Randall Maginnes sah Rizzoli nicht mehr in die Augen. Er hatte den Blick gesenkt und starrte krampfhaft auf den Boden.
»Sie ist erst acht, als ihre Mutter sich das Leben nimmt. Und plötzlich hat Camille keinen Menschen mehr außer ihrem Daddy. Sie braucht Sie. Sie vertraut Ihnen. Und was tun Sie?« Rizzoli schüttelte angewidert den Kopf. »Sie haben gewusst, wie labil sie war.

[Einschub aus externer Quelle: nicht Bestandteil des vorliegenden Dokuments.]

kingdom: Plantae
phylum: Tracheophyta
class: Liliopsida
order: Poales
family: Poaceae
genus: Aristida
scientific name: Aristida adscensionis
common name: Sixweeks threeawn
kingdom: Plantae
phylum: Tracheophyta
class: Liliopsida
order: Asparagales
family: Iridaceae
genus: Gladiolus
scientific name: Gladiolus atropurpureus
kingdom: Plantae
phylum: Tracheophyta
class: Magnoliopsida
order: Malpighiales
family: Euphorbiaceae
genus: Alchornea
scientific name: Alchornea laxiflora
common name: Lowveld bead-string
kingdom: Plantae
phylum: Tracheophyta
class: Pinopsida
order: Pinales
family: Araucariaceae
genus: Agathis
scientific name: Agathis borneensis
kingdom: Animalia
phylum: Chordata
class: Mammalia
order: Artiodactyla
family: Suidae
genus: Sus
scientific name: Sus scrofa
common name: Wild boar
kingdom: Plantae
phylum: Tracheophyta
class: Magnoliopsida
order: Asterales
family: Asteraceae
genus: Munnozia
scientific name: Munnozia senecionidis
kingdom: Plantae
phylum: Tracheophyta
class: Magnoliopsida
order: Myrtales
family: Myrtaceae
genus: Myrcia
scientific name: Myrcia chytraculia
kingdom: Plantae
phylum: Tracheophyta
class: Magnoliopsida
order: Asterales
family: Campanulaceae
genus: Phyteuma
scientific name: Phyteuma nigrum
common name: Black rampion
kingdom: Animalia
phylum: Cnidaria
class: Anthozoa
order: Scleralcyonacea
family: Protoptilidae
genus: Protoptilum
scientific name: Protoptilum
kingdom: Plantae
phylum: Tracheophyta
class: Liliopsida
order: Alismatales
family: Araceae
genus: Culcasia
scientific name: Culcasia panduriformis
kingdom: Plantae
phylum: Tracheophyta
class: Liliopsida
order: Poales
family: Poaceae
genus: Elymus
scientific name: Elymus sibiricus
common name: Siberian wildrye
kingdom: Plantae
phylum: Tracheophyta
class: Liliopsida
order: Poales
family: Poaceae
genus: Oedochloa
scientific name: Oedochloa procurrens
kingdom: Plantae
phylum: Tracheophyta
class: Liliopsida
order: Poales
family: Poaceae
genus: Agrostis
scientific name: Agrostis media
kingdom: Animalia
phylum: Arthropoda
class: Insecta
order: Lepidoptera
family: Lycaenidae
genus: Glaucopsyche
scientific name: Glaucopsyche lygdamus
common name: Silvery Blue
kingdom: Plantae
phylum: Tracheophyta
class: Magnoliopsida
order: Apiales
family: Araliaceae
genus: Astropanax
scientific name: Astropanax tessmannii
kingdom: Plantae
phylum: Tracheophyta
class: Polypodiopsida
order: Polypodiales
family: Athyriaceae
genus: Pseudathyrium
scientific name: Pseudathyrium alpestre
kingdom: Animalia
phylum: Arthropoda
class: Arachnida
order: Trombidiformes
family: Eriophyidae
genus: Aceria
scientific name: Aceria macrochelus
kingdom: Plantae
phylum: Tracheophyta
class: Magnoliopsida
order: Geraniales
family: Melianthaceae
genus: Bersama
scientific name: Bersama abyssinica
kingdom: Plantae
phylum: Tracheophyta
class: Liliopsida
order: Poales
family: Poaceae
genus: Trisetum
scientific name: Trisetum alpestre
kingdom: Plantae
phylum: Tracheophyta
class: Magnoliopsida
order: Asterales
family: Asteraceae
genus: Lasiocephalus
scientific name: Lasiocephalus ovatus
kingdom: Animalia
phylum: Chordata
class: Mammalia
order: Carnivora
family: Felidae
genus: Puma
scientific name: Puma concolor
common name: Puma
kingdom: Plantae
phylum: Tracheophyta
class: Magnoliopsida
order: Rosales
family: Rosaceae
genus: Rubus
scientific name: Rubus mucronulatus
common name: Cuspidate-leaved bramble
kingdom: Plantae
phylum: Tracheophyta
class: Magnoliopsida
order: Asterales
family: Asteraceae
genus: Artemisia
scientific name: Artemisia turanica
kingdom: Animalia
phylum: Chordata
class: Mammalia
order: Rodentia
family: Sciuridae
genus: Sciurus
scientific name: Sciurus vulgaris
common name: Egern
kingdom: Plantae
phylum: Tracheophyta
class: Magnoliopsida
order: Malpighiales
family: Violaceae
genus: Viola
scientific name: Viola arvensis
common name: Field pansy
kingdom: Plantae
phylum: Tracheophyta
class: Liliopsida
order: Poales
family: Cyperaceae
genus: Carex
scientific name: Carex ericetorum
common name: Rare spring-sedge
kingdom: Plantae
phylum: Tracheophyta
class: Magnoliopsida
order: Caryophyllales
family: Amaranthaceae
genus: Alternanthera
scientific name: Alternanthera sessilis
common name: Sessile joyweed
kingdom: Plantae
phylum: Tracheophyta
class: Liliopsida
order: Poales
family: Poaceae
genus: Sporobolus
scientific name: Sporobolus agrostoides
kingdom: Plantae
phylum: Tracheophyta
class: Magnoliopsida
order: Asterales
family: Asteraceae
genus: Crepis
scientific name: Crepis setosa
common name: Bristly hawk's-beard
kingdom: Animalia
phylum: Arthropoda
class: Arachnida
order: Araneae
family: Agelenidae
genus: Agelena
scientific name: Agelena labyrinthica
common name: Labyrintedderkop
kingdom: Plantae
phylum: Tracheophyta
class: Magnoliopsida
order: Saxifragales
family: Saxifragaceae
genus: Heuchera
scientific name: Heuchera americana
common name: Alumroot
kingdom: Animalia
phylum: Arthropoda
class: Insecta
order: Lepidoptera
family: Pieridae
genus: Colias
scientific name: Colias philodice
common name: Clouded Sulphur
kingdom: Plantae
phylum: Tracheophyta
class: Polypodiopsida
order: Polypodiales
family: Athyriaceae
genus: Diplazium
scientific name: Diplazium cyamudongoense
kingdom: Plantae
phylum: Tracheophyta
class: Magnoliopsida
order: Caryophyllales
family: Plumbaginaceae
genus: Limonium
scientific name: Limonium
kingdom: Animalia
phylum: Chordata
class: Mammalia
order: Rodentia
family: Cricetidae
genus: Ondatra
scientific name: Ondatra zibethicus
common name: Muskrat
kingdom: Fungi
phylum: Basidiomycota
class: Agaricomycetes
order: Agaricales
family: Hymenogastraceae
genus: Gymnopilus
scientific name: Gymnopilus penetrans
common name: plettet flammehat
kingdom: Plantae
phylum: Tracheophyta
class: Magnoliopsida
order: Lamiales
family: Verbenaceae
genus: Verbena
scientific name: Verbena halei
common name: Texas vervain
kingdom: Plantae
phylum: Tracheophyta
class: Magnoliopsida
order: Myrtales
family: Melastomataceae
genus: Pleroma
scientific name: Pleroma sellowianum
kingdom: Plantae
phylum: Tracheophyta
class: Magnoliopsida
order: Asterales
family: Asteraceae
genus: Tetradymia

Sie haben gewusst, warum sie barfuß im Schnee spazieren ging. Warum sie sich in ihrem Zimmer einschloss. Warum sie sich schließlich ins Kloster flüchtete. Sie war auf der Flucht vor Ihnen. «
Rizzoli beugte sich näher zu ihm hin. So nahe, dass ihr der Gestank seiner uringetränkten Windel in die Nase stieg.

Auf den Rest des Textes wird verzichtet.